*Work item*.
Copy out the lines of the entries below exactly, starting at the first line and ending at the line that contains "Best beoordeelde reisroutes".

(Collected data)
══════════════════════════════

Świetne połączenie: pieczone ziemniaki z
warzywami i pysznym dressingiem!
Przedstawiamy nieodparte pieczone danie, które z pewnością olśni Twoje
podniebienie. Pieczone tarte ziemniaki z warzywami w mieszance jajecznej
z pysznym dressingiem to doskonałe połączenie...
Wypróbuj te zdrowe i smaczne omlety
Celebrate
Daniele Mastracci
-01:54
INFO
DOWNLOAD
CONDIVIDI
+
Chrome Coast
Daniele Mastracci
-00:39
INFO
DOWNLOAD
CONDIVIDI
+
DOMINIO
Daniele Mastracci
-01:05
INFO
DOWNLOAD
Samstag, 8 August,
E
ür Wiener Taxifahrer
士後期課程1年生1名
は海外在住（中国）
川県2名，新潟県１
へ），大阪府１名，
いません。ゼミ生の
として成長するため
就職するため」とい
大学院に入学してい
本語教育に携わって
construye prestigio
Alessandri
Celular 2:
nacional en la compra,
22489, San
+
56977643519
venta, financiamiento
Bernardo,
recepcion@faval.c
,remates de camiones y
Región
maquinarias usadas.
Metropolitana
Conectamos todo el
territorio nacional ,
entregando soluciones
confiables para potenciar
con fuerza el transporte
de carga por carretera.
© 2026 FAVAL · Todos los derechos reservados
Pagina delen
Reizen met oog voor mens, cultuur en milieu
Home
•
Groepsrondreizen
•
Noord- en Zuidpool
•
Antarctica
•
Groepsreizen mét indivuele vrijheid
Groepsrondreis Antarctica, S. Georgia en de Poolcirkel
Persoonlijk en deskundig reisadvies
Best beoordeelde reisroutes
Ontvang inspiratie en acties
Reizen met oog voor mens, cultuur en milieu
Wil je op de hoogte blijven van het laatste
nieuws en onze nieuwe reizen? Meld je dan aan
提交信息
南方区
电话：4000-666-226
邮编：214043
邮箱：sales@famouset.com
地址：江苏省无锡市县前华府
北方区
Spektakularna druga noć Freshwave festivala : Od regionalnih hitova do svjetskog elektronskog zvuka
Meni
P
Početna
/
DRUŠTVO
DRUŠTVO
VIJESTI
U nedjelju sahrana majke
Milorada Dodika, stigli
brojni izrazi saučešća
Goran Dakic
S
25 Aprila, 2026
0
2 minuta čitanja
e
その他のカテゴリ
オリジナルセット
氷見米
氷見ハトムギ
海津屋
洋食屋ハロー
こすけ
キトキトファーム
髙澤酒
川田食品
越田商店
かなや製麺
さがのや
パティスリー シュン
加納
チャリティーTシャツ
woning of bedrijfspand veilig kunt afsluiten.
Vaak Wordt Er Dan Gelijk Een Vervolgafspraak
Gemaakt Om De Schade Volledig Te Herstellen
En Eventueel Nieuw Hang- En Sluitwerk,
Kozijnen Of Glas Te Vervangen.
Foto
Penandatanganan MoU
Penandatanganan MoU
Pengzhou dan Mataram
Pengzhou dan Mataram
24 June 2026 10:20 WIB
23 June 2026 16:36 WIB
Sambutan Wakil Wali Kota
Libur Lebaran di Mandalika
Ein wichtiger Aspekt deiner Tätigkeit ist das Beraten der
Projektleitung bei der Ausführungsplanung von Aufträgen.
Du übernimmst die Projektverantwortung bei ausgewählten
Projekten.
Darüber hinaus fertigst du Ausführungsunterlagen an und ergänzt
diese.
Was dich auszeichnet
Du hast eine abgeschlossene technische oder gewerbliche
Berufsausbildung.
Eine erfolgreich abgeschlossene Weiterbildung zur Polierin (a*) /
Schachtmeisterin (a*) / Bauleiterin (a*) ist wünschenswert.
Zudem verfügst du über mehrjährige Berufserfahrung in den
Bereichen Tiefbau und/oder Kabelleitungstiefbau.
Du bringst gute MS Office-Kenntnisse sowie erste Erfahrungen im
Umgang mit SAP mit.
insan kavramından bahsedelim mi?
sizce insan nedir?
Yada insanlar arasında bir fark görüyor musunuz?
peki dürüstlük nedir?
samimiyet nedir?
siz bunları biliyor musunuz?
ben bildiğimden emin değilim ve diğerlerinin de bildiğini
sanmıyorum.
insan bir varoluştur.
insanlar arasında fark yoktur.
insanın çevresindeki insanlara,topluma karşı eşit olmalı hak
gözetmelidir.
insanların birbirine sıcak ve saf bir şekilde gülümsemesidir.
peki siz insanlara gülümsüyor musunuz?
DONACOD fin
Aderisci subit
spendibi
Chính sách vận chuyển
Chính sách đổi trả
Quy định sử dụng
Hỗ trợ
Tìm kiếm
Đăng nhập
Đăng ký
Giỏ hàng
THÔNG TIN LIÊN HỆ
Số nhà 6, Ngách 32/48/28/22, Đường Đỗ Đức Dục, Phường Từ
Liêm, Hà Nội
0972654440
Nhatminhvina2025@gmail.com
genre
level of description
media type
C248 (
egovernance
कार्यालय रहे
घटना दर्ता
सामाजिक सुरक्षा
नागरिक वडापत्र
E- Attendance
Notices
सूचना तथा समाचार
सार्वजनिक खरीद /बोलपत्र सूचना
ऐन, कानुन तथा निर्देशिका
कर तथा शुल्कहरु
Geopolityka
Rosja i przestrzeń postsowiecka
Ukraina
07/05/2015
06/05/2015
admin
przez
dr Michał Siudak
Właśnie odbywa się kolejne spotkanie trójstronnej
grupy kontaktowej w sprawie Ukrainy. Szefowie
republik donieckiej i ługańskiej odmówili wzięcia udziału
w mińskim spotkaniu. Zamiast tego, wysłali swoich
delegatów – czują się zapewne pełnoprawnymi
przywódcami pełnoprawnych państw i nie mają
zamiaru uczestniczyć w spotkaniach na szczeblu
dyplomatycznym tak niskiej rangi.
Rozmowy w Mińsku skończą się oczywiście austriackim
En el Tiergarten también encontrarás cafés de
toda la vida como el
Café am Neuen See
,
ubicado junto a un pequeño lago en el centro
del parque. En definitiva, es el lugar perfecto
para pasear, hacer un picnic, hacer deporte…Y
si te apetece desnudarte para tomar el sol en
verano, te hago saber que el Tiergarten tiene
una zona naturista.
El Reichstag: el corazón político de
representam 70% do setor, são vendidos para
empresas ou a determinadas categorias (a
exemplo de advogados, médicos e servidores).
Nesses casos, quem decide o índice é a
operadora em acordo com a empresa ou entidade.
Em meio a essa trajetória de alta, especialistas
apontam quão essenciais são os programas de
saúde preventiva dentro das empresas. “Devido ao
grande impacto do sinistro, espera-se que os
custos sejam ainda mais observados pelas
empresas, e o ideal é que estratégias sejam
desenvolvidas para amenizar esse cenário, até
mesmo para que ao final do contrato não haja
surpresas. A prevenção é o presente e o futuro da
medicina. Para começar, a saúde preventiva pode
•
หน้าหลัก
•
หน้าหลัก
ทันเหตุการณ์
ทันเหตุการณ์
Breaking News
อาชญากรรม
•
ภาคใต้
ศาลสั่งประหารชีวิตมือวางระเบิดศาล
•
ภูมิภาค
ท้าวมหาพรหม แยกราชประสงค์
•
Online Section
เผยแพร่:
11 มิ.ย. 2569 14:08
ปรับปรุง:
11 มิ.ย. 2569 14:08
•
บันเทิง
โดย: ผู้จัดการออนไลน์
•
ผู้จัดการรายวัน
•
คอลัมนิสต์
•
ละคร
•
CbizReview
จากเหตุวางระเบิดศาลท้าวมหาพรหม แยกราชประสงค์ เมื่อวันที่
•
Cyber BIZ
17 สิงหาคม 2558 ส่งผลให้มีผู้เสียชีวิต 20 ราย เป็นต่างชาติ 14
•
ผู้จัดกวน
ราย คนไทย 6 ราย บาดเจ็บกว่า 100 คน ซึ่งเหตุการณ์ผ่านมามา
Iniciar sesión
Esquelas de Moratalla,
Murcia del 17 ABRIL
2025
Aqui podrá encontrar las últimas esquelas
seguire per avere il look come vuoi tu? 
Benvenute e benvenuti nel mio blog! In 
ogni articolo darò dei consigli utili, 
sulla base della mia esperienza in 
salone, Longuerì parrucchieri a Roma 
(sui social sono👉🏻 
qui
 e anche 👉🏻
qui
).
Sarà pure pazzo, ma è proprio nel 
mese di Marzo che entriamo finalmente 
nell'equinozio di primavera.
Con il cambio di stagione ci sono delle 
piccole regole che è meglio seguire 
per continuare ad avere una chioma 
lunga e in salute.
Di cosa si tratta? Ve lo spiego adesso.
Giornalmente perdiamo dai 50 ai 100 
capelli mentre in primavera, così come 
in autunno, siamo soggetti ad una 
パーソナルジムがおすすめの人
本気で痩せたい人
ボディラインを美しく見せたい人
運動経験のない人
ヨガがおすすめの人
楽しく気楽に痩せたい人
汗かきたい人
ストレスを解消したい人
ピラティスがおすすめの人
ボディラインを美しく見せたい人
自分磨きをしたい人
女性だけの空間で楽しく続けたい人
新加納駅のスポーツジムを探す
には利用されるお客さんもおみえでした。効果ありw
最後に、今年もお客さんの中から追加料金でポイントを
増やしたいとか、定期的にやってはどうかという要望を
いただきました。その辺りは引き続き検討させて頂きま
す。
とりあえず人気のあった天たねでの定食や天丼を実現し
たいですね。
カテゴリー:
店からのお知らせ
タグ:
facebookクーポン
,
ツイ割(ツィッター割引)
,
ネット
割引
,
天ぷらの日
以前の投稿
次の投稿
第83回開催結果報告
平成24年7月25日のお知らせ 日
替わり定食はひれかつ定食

══════════════════════════════

*Result below*.
Świetne połączenie: pieczone ziemniaki z
warzywami i pysznym dressingiem!
Przedstawiamy nieodparte pieczone danie, które z pewnością olśni Twoje
podniebienie. Pieczone tarte ziemniaki z warzywami w mieszance jajecznej
z pysznym dressingiem to doskonałe połączenie...
Wypróbuj te zdrowe i smaczne omlety
Celebrate
Daniele Mastracci
-01:54
INFO
DOWNLOAD
CONDIVIDI
+
Chrome Coast
Daniele Mastracci
-00:39
INFO
DOWNLOAD
CONDIVIDI
+
DOMINIO
Daniele Mastracci
-01:05
INFO
DOWNLOAD
Samstag, 8 August,
E
ür Wiener Taxifahrer
士後期課程1年生1名
は海外在住（中国）
川県2名，新潟県１
へ），大阪府１名，
いません。ゼミ生の
として成長するため
就職するため」とい
大学院に入学してい
本語教育に携わって
construye prestigio
Alessandri
Celular 2:
nacional en la compra,
22489, San
+
56977643519
venta, financiamiento
Bernardo,
recepcion@faval.c
,remates de camiones y
Región
maquinarias usadas.
Metropolitana
Conectamos todo el
territorio nacional ,
entregando soluciones
confiables para potenciar
con fuerza el transporte
de carga por carretera.
© 2026 FAVAL · Todos los derechos reservados
Pagina delen
Reizen met oog voor mens, cultuur en milieu
Home
•
Groepsrondreizen
•
Noord- en Zuidpool
•
Antarctica
•
Groepsreizen mét indivuele vrijheid
Groepsrondreis Antarctica, S. Georgia en de Poolcirkel
Persoonlijk en deskundig reisadvies
Best beoordeelde reisroutes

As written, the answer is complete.